McCarthy, Fenton, Brian Howard, Paul Mannion if he comes deeper and Ciaran Kilkenny all are ball winners of exceptional quality. We haven’t seen Cluxton go ultra-long as much since his return to his throne. Has he still got it in his locker?

Will Con O’Callaghan emerge from the shadows and remind everyone that in a summer lit up by star attackers, he remains as A-list as anyone? He’s been good. But not Con O’Callaghan good.

Same for Kilkenny. He was a swashbuckling talent when he arrived on stage. Then he became a caricature of the modern player, sticking to the percentages and keeping the ball. He’s been put on a starvation diet to see if he can rediscover his thirst for blood.

And that’s a theme I love about this game.

Will Con O'Callaghan announce himself on the 2023 Championship this afternoon?

As Tyrone, we could be critiqued for having to have a chip on the shoulder to reach our peaks. Dublin and Kerry always appeared too high brow to have to resort to such negative, external motivation. It was for lesser teams to have to bring out the dog.

There’s been a change.

In the eyes of Kilkenny, McCarthy and Fenton, in the return of Cluxton, there is a clear anger at the thought of those jerseys being left in second place. Against Mayo in the second half, against Monaghan in those dying minutes, there was a team with a chip on the shoulder, proving itself to the world that they would not go quietly into the night.

While for Kerry, they won the All-Ireland, but they never beat the great Dublin team, just a shadow of them. But the Dublin band are back together, and Kerry have their chance. They buried demons with a ferocious, brilliant performance against Tyrone.

The fire in them that day was nothing like I’d seen in them before. And it suited them just fine. It wasn’t there to the same extent against Derry but I’m betting on it being there this afternoon.

For the game that’s in it I just truly hope that a referee call doesn’t decide it, that there is no early sending off and that our rainy season takes its leave from Jones’ Road for the day.

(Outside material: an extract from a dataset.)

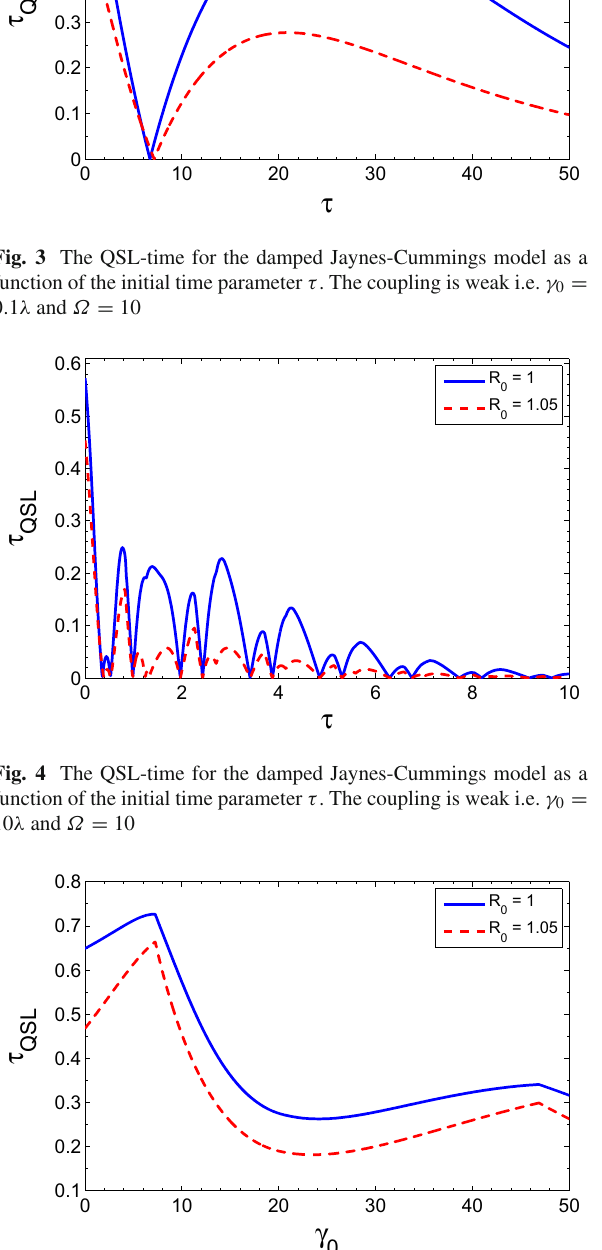
dedreases when the mode frequency Ω increases. Due to the inverse dependence of Ω on Hawking temperature T H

This is our country’s sporting day of days and I believe we will have a final for the ages. All-Irelands have that ability to make you think it is the ultimate decider, the end of the story. But next year it all happens again, and the current decider turns out not to be the big one we thought it was.

But I believe this one is different. It feels like the final role of the dice for a truly legendary side against a team and county that will want, more than anything, to slay that dragon once and for all.

"Just another game." Not a chance.

Today we get to watch history in the making. We can and do point to the games failings but sometimes we just need to marvel at what we actually have. Big games call for big leaders to stand tall. This match calls for giants. Dublin have more, Kerry have the biggest. No point trying to call it. Just enjoy it.